To do
1/ In the article on EV Biotech's seed funding, list every product type the company's microbial production methods are meant for.
2/ According to the article on EV Biotech's seed funding, which investor led the €4.5m round?
3/ Extend the article on EV Biotech's seed funding, picking up after its final sentence.

The company’s mission is to transition the chemical feedstock market for industrial and commercial products from a petrochemical to a bio-based production model using microbial cell factories.
EV Biotech, a Dutch biotechnology company which sustainably develops bio-based products for industry, has received €4.5m in seed investment from a range of investors led by impact investors Future Food Fund.
In operation since January 2019, the company combines microbial fermentation with data-driven predictive algorithms to accelerate microbial production methods for products such as proteins, food ingredients, flavours, fragrances, cosmetic ingredients, materials and bio-pesticides.
It says the fermentation processes it uses can be designed to be carbon-neutral, or even carbon-negative by utilising existing industrial waste-streams, which is in contrast to many traditional production methods based on emission-intensive, fossil fuel-based processes.

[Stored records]
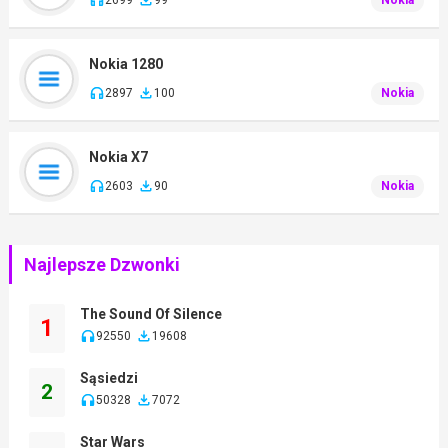
Nokia 1280
2897
100
Nokia
Nokia X7
2603
90
Nokia
Najlepsze Dzwonki
The Sound Of Silence
1
92550
19608
Sąsiedzi
2
50328
7072
Star Wars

Responses by task
1/ proteins, food ingredients, flavors, fragrances, cosmetic ingredients, materials, bio-pesticides

2/ Future Food Fund, an impact investor.

3/
The company’s mission is to transition the chemical feedstock market for industrial and commercial products from a petrochemical to a bio-based production model using microbial cell factories, which Agnieszka Wegrzyn, chief science and technology officer and one of the company’s cofounders, described as “genetically modified microorganisms, such as bacteria or yeast, that are designed to produce specific compounds or proteins for industrial or medical purposes”.
EV Biotech said it would use the capital raised to build on existing technology and implement client feedback to improve its products. It will also use the funds to develop in-house microorganisms to serve a variety of markets and create a microbial chassis – a cellular host for developing synthetic biotech material, to produce different kinds of bioplastics.
Speaking to Impact Investor, Jaap Strengers, managing partner for the Future Food Fund, said that fermentation technologies had an important role to play in the shift towards alternative proteins for food and bio-based solutions for materials or chemicals.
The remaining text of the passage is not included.